One of Philip K. Dick’s lesser known stories, 1990’s “The Little Black Box,” concerns a machine that can deliver empathy much like today’s virtual reality devices claim. "This is the empathy box, my dear,” a character explains, “when you take hold of these handles you're no longer watching Wilbur Mercer. You're actually participating in his apotheosis. Why, you're feeling what he feels." In Dick’s most famous story, “Do Androids Dream of Electric Sheep” (which later became the movie Blade Runner) the writer references these boxes again. “An empathy box… is the most personal possession you have. It's an extension of your body; it's the way you touch other humans, it's the way you stop being alone.”
It’s striking that these empathy experiences are, in part, meant to stop us from feeling alone because the actual act of engaging in such simulations can be incredibly lonely. We put on a pair of goggles that transport us to a generated world where we step into the body of another human. We never speak to that human, we simply become them. We can’t ask them questions about their favorite hobbies or foods, or what the best route to the grocery store is. We are alone, inside of them, at the mercy of whatever piece of their life the VR designer wants to show us. We’re harassed, beaten, yelled at, chased, hungry, scared, alone. In most of these, nobody helps us. We always seem to be alone, if not literally, then certainly figuratively. Alone facing the world. Wearing goggles.

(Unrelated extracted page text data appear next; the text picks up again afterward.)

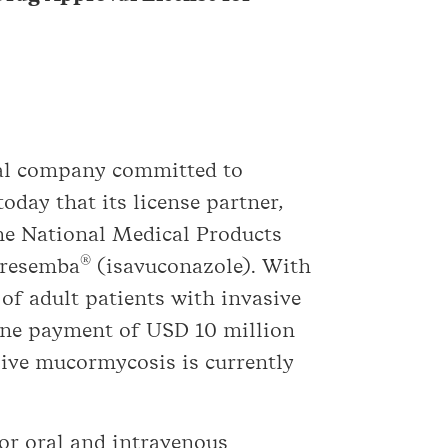
cal company committed to
oday that its license partner,
the National Medical Products
®
Cresemba
(isavuconazole). With
of adult patients with invasive
one payment of USD 10 million
sive mucormycosis is currently
or oral and intravenous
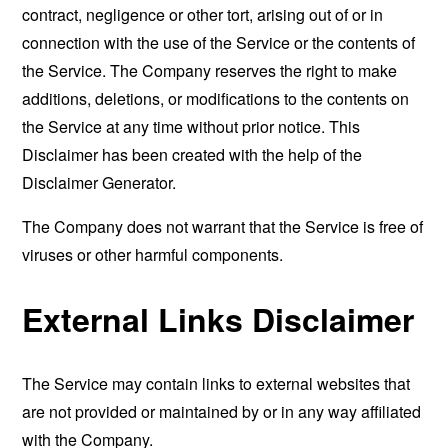
contract, negligence or other tort, arising out of or in
connection with the use of the Service or the contents of
the Service. The Company reserves the right to make
additions, deletions, or modifications to the contents on
the Service at any time without prior notice. This
Disclaimer has been created with the help of the
Disclaimer Generator
.
The Company does not warrant that the Service is free of
viruses or other harmful components.
External Links Disclaimer
The Service may contain links to external websites that
are not provided or maintained by or in any way affiliated
with the Company.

Some VR designers and early adopters are aware that they’re playing with fire. In 2016, the Shoah Foundation at the University of Southern California looked into creating VR films to help viewers understand the horrors of the Holocaust, sending a 15-person film crew to Auschwitz and Majdanek to gather footage, including scenes in which viewers could enter a gas chamber. “We don’t actually know whether it’s this empathy machine or whether, if you have an immersive experience, you traumatize your users,” Stephen Smith, executive director of the Shoah Foundation, told The Washington Post. (The Shoah Foundation films screened at a number of film festivals in 2017.) Even Jeremy Bailenson, whose scientific career has largely been based on studying the positive and negative impacts of VR, admits that it’s a medium that lives on a knife edge. “When I think about virtual reality, I think virtual reality is like uranium: It's this really powerful thing. It can heat homes and it can destroy nations. And it's all about how we use it,” he told CNN. In short: we know that VR experiences can, and will, change us. The question is whether they’ll change us for the better.